Vorliegender Text
━━━
Gott und Außerirdische. Woran glauben die Russen eigentlich?

„An Russland kann man nichts als glauben“. Ich weiß, ich weiß – nur der Faule zitiert diese Zeilen von Fjodor Tjuttschew nicht. Aber woran glauben die Russen selbst? Diese Frage beschäftigte auch das Allrusische Meinungsforschungszentrum (WZIOM). Nach dem das staatliche Institut ziemlich alles über seine Bürger in Erfahrung brachte  – z.B. wie patriotische sie sind (92% der Befragten), oder ob sie der Meinung sind, dass die Nationalmannschaft ihr Limit im Viertelfinale erreichte (40% der Befragten)  – wollte man in diesem Sommerloch (das sich nach der WM besonders schmerzlich anfühlt) auch die Glaubensfrage klären oder besser gesagt die Frage, wie die Russen wissenschaftlich eingestellt sind.

Dabei hat man festgestellt, dass fast die Hälfte der Russen (45%) an Außerirdische glauben. Dabei sind 27% davon überzeugt, dass sich diese Wesen von Erdbewohnern versteckt halten. 18% vermuten, dass die Regierung die Wahrheit über die Existenz des fremden Lebens im All vor der Bevölkerung geheim hält. Interessant, dass die Stiftung „Öffentliche Meinung“ eine ähnliche Befragung vor fünf Jahren durchführte. Damals sagten 38% der Russen aus, dass sie an Außerirdische glauben.

Der Wissenschaft und ihren Vertreten misstrauen ganze 59%. Sie denken, dass die Wissenschaftler ihr Wissen mit der Gesellschaft nicht teilen. So behaupten z.B. 57% der Russen, eine Mondlandung gab es überhaupt nicht. Man muss fairerweise an dieser Stelle anmerken, dass 77% dieser Skeptiker keinen Schulabschluss haben. Man kann aber auch durchatmen: immerhin 93% der Russen halten für bewiesen, dass unser Planet eine Kugel, und kein flaches Ding ist. Doch die Frage stellt sich trotzdem: wieso haben solche Verschwörungstheorien im Jahre 2018 in Russland Hochkonjunktur? Die Experten haben verschiedene Erklärungen. So meint z.B. Anna Owetchkina vom Institut für Globalisierung und soziale Bewegungen, dass das Folgen des Zerfalls der Sowjetunion und damit verbundener Schwächung des Bildungssystems im Lande sind. Denn nur die fundamentale Bildung fördert logisches Denken und leert, die Informationsquellen richtig zu bewerten. Außerdem neigen die Russen dazu, zwischen den Zeilen zu lesen – diese Tradition kommt aus der Sowjetzeit, als man der kommunistischen Propaganda dermaßen mistraute, dass man sogar faktischen Meldungen kein Glauben schenkte.
━━━
Erfasste Daten
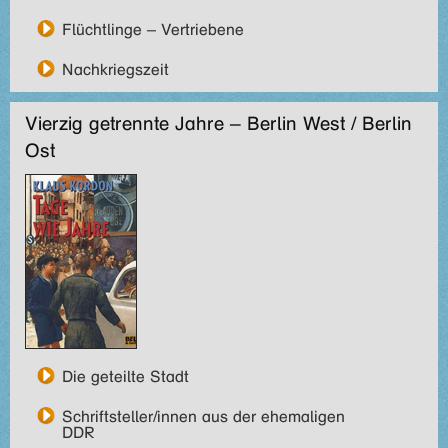
Flüchtlinge – Vertriebene
Nachkriegszeit
Vierzig getrennte Jahre – Berlin West / Berlin
Ost
Die geteilte Stadt
Schriftsteller/innen aus der ehemaligen
DDR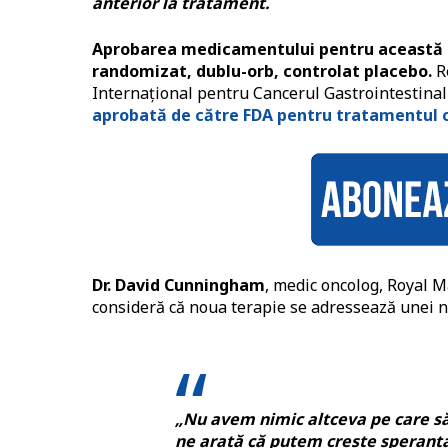
anterior la tratament.
Aprobarea medicamentului pentru această in
randomizat, dublu-orb, controlat placebo.
Re
Internațional pentru Cancerul Gastrointestinal
aprobată de către FDA pentru tratamentul c
Dr. David Cunningham
, medic oncolog, Royal 
consideră că noua terapie se adressează unei n
„Nu avem nimic altceva pe care să 
ne arată că putem crește speranța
━━━
Ihre Aufgabe
Führen Sie den Text über den Glauben der Russen im Anschluss an seinen letzten Satz weiter. Die Daten stehen in keinem Zusammenhang mit dem Text über den Glauben der Russen.

Ihre Antwort
Der Psychologe Alexej Roschyn erklärt die Skepsis der Russen der Wissenschaft gegenüber damit, dass in den 90ern der Beruf eines Wissenschaftlers an seiner Attraktivität verlor. Das Geld für Wissenschaft fehlte, ganze wissenschaftliche Institute waren gezwungen, ihre Tätigkeit einzustellen. Wissenschaftler konnten kein Geld verdienen, mussten andere Jobs annehmen. Und wenn fundierte Bildung nicht hilft, gesellschaftlich weiterzukommen, wird Wissenschaft als solche verachtet. Das Bild eines „Geschäftsmannes“ rückte nach vorne. Gleichzeitig fing man an, wissenschaftliche Hypothesen zu missachten. Außerdem ist das Misstrauen der russischen Medizin gegenüber in der russischen Bevölkerung sehr hoch. Man vertraut lieber auf Homöopathie oder Heilpflanzen als einem Arzt. Dieses Misstrauen wird dann auf andere Wissenschaften übertragen.

Sind die Russen die einzigen, die an Außerirdische und ähnlichen Hokuspokus glauben? Offensichtlich nicht. Laut einer Untersuchung von YouGov aus dem Jahre 2015 glauben 54% der Amerikaner an Leben auf anderen Planteten und ganze 56% der Deutschen. Eine andere Umfrage aus diesem Jahr (Marist Institute for Public Opinion) stellte fest, dass 33% der Studenten und Schüler in den Vereinigten Staaten daran zweifeln, dass Erde wirklich rund ist.

Der Unterschied zu Russland besteht wahrscheinlich nur darin, dass sich 78% der russischen Bürger gleichzeitig zum Orthodoxen Glauben bekennen, also eher an Gott und nicht Außerirdische glauben sollten. Aber, wie gesagt: An Russland kann man nichts als glauben.